THE PROBLEM: Given the entries that follow, write out exactly the lines starting at the one containing "人材を獲得できない。資本家は投資した分の報酬をすぐに" and ending at the one containing "るわけだから、投資した利益を得るのは当然、資本家であ", both ends included, and only those.

Saved data entries:
=-=-=

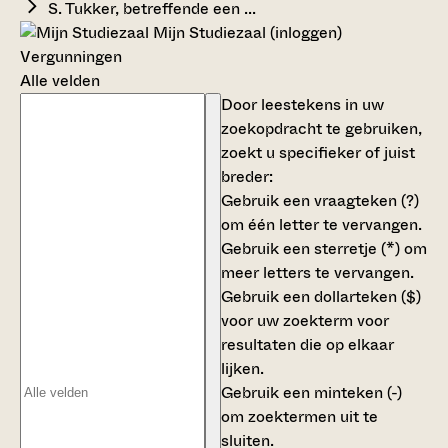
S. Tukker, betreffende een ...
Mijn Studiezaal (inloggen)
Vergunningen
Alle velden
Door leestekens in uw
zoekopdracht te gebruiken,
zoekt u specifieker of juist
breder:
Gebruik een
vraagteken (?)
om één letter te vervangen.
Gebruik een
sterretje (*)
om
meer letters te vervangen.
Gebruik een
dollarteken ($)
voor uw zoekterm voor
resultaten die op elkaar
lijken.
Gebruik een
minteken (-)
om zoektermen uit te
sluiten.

=-=-=

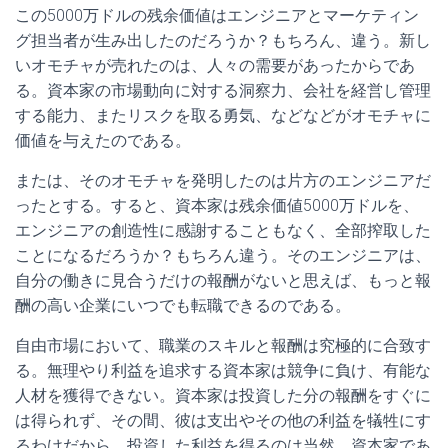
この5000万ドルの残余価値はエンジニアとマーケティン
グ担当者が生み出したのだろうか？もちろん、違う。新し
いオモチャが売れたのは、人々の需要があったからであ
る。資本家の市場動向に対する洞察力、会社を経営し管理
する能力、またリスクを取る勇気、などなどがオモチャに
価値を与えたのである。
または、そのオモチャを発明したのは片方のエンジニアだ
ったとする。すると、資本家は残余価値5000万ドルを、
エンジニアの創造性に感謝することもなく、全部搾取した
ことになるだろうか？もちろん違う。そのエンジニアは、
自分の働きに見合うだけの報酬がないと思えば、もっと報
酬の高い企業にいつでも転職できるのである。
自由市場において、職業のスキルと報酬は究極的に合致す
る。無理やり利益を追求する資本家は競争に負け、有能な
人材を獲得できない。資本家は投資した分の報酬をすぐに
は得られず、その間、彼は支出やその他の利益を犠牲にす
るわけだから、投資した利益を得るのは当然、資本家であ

=-=-=

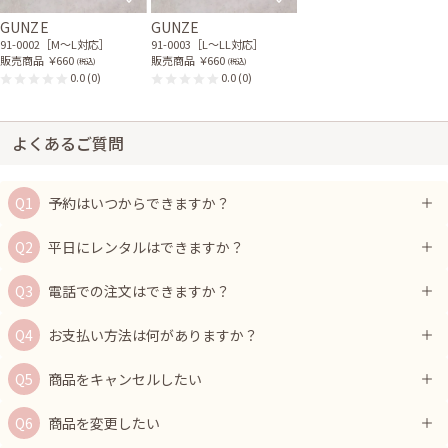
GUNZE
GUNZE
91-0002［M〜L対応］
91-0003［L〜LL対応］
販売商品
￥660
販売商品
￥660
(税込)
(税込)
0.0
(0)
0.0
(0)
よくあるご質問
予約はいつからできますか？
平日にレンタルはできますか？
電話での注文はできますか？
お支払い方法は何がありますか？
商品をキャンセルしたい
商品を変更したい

=-=-=

WRITTEN SOLUTION:
人材を獲得できない。資本家は投資した分の報酬をすぐに
は得られず、その間、彼は支出やその他の利益を犠牲にす
るわけだから、投資した利益を得るのは当然、資本家であ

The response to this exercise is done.